Christophe avait plus de plaisir aux œuvres d’artistes qu’on lui opposait comme rivaux, qu’à celles de ses imitateurs: – car il avait des imitateurs, qui se disaient ses disciples, à son grand désespoir. C’étaient de braves garçons, pleins de vénération pour lui, laborieux, estimables, doués de toutes les vertus. Christophe eût donné beaucoup pour aimer leur musique; mais – (c’était bien sa chance!) – il n’y avait pas moyen: il la trouvait nulle. Il était mille fois plus séduit par le talent de musiciens qui lui étaient personnellement antipathiques et qui représentaient en art des tendances ennemies… Eh! qu’importe? Ceux-ci, du moins, vivaient! La vie est, par elle-même, une telle vertu que qui en est dépourvu, fût-il doué de toutes les autres vertus, ne sera jamais un honnête homme tout à fait, car il n’est pas tout à fait un homme. Christophe disait, en plaisantant, qu’il ne reconnaissait comme disciples que ceux qui le combattaient. Et quand un jeune artiste, qui venait lui parler de sa vocation musicale, croyait s’attirer sa sympathie, en le flagornant, il lui demandait:

– Alors, ma musique vous satisfait? C’est de cette manière que vous exprimeriez votre amour, ou votre haine?

– Oui, maître.

– Eh bien, taisez-vous! Vous n’avez donc rien à dire.

Cette horreur des esprits soumis, qui sont nés pour obéir, ce besoin de respirer d’autres pensées que la sienne, l’attiraient dans des milieux dont les idées étaient diamétralement opposées aux siennes. Il avait comme amis des gens pour qui son art, sa foi idéaliste, ses conceptions morales étaient lettre morte; ils avaient des façons différentes d’envisager la vie, l’amour, le mariage, la famille, tous les rapports sociaux: – de bonnes gens d’ailleurs, mais qui semblaient appartenir à un autre stade de l’évolution morale; les angoisses et les scrupules qui avaient dévoré une partie de la vie de Christophe leur eussent été incompréhensibles. Tant mieux pour eux! Christophe ne désirait pas les leur faire comprendre. Il ne demandait pas aux autres, en pensant comme lui, d’affermir sa pensée: de sa pensée, il était sûr. Il leur demandait d’autres pensées à connaître, d’autres âmes à aimer. Aimer, connaître, toujours plus. Voir et apprendre à voir. Il avait fini, non seulement par admettre chez les autres des tendances d’esprit qu’il avait autrefois combattues, mais par s’en réjouir: car elles lui paraissaient contribuer à la fécondité de l’univers. Il en aimait mieux Georges de ne pas prendre la vie au tragique, comme lui. L’humanité serait trop pauvre et de couleur trop grise, si elle était uniformément revêtue de sérieux moral, ou de la contrainte héroïque dont Christophe était armé. Elle avait besoin de joie, d’insouciance, d’audace irrévérencieuse à l’égard des idoles, même des plus saintes. Vive «le sel gaulois, qui ravive la terre!» Le scepticisme et la foi sont tous deux nécessaires. Le scepticisme, qui ronge la foi d’hier, fait la place à la foi de demain… Comme tout s’éclaire, pour qui, s’éloignant de la vie, ainsi que d’un beau tableau, voit se fondre en une harmonieuse magie les couleurs divisées, qui, de près, se heurtaient!

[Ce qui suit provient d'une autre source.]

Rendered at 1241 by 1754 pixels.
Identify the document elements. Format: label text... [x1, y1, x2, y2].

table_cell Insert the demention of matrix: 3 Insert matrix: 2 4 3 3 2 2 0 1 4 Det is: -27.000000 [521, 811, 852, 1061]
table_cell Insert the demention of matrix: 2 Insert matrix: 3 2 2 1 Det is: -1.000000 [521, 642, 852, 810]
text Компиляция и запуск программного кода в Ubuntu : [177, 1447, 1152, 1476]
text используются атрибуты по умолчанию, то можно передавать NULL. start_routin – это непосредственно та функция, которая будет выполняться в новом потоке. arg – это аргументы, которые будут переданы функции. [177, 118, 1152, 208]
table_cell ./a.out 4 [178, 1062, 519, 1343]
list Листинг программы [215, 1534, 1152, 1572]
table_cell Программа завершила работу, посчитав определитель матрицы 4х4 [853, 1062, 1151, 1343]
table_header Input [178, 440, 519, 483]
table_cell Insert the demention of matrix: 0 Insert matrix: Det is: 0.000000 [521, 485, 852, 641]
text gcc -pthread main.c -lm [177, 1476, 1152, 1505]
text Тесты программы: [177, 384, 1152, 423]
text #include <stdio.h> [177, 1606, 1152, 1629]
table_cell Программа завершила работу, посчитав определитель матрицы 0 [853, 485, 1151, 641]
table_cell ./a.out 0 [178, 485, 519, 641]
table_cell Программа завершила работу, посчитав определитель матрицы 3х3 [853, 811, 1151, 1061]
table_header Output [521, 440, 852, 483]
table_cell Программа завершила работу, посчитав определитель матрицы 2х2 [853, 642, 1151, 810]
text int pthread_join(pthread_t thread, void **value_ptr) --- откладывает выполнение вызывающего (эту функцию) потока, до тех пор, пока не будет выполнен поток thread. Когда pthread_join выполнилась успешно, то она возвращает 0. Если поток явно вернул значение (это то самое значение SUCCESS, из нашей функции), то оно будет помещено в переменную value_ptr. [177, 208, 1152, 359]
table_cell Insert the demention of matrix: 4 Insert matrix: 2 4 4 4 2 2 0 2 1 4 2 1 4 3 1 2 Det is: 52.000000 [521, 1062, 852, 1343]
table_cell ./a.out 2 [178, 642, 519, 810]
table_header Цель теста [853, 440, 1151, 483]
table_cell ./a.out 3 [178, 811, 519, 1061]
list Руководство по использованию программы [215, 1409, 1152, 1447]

Les yeux de Christophe s’étaient ouverts à l’infinie variété du monde matériel, comme du monde moral. Ç’avait été une de ses conquêtes, depuis le premier voyage en Italie. À Paris, il s’était lié surtout avec des peintres et des sculpteurs; il trouvait que le meilleur du génie français était en eux. La hardiesse triomphante, avec laquelle ils poursuivaient le mouvement, ils fixaient dans son vol la couleur qui vibre, ils arrachaient les voiles dont s’enveloppe la vie, faisait bondir le cœur, d’allégresse. Richesse inépuisable, pour qui sait voir, d’une goutte de lumière! Que compte, auprès de ces délices souveraines de l’esprit, le vain tumulte des disputes et des guerres!… Mais ces disputes mêmes et ces guerres font partie du merveilleux spectacle. Il faut tout embrasser, et joyeusement jeter dans la fonte ardente de notre cœur et les forces qui nient et celles qui affirment, ennemies et amies, tout le métal de vie. La fin de tout, c’est la statue qui s’élabore en nous, le fruit divin de l’esprit; et tout est bon qui contribue à le rendre plus beau, fût-ce au prix de notre sacrifice. Qu’importe celui qui crée? Il n’y a de réel que ce qu’on crée… Vous ne nous atteignez pas, ennemis qui voulez nous nuire! Nous sommes hors de vos coups… Vous mordez le manteau vide. Il y a beau temps que je suis ailleurs!